## Page excerpt
Another serious issue regarding cruise ship waste is air emissions from engines. This will be addressed by the North American Emission Control Area, recently approved by the International Maritime Organization, which will come into effect in 2015. At that point, ships will not be permitted to burn fuel of 0.1 percent sulphur content in Canadian and U.S. territorial waters. However, until then ships transiting the Inside Passage normally burn fuel of 1.8 percent sulphur content. This dirtier fuel negatively impacts the environment and has serious implications for human health. According to the U.S. EPA, “The sulfur, particulate emissions and other harmful pollutants from large ships reach from our ports to communities hundreds of miles inland — bringing with them health, environmental and economic burdens. Cleaning up our shipping lanes will be a boon to communities across North America.”
The polluting waste streams from cruise ships is one issue. However, equally serious is that the Government of Canada has lower thresholds and is less vigilant in enforcing the regulations in place than are either Alaska or Washington. While Alaska has levied fines for more than 120 violations of air emission and water discharge standards over the past two years, and while Washington state has stringent regulations and enforcement, Canada appears to be unconcerned about cruise ship waste. No cruise ships have been fined for environmental violations by the Government of Canada. Are we to believe that ships caught violating laws in Washington and Alaska are abiding by Canadian regulations?

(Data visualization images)
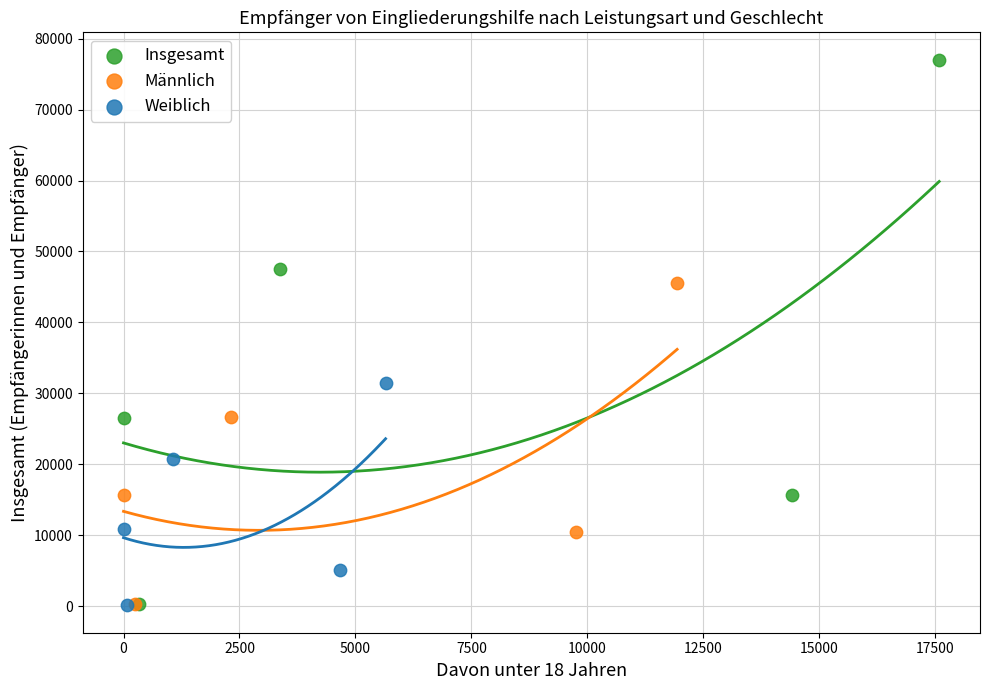

What are all the series names shown in the legend?

Insgesamt, Männlich, Weiblich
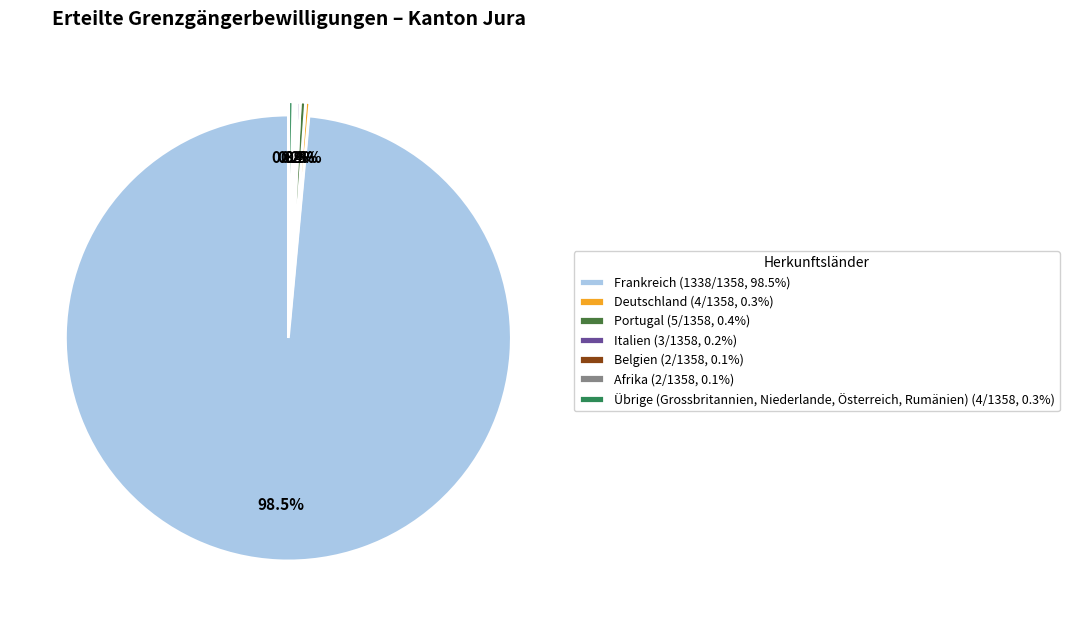

Which category accounts for the majority?

Frankreich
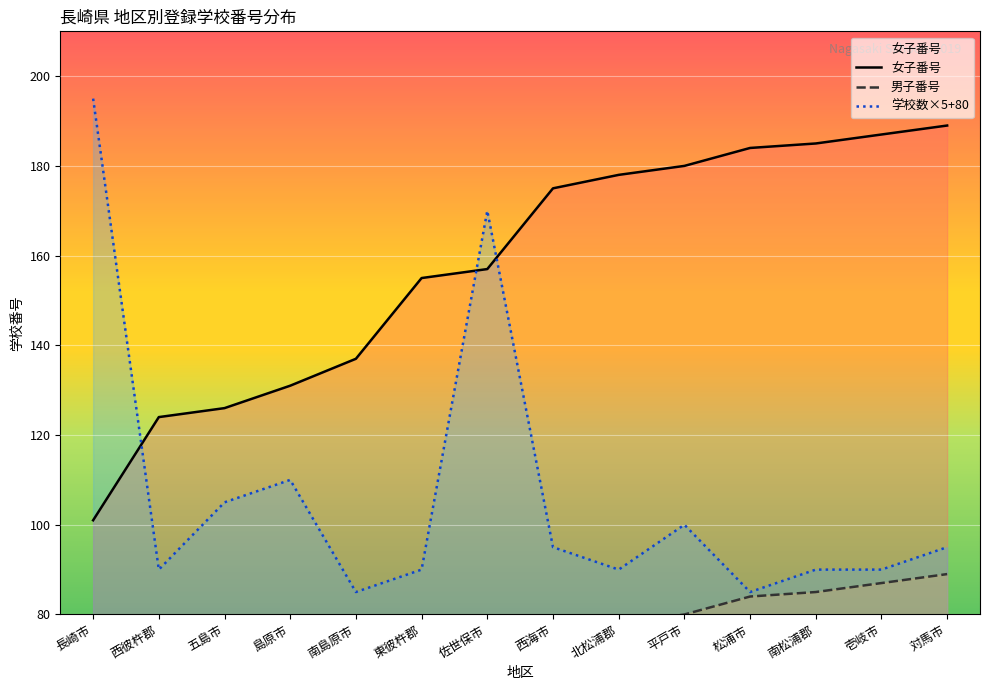

Read the 女子番号 value at 南島原市, to the nearest 10.

140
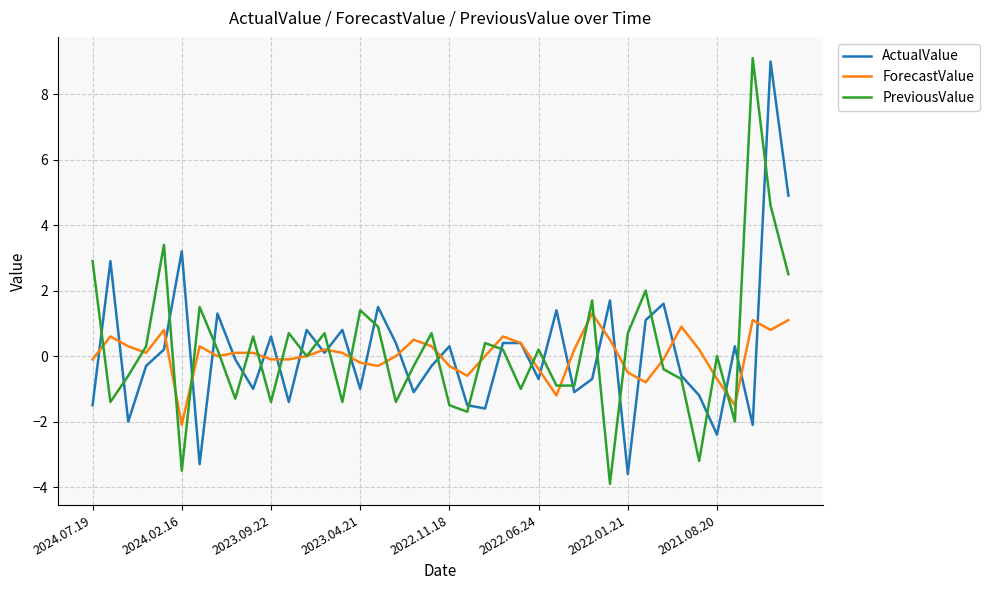

What is the minimum value shown in the chart?

-3.9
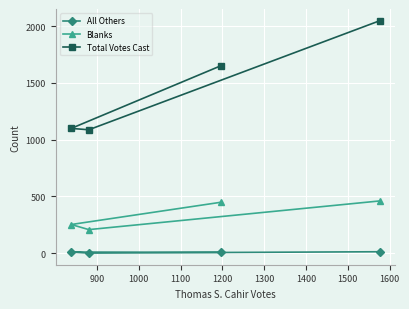

What is the difference between the maximum and minimum values in the Total Votes Cast series?

962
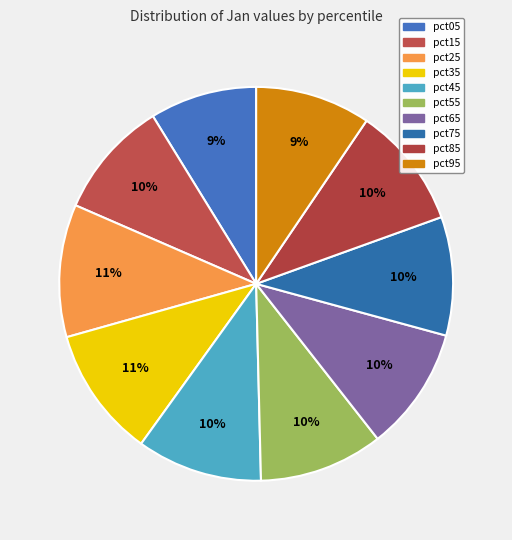

Count the number of slices in the pie.

10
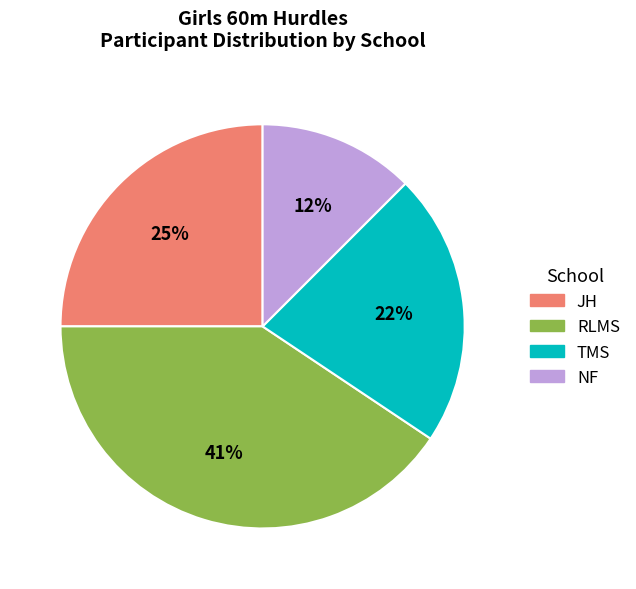

How many segments does this pie chart have?

4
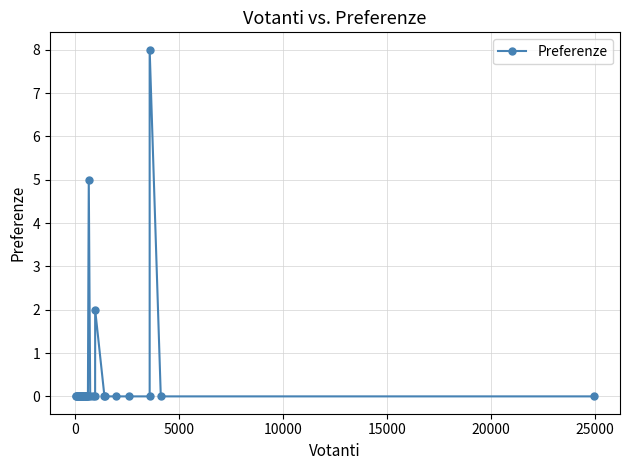

Reading left to right, list all the values displayed in this chart.

0	0	0	0	0	0	0	0	0	0	0	0	0	0	0	0	0	0	0	0	0	0	0	0	5	0	0	0	2	0	0	0	0	0	8	0	0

## Activities
- 1) According to the cruise ship waste text, how many violations has Alaska fined over the past two years?
- 2) Please copy the records starting at the line containing "How many segments does this pie chart have?" and ending at the end of the records, leaving out the pictures.

## Completed exercise
- 1) More than 120 violations of air emission and water discharge standards.

- 2)
How many segments does this pie chart have?

4

Reading left to right, list all the values displayed in this chart.

0	0	0	0	0	0	0	0	0	0	0	0	0	0	0	0	0	0	0	0	0	0	0	0	5	0	0	0	2	0	0	0	0	0	8	0	0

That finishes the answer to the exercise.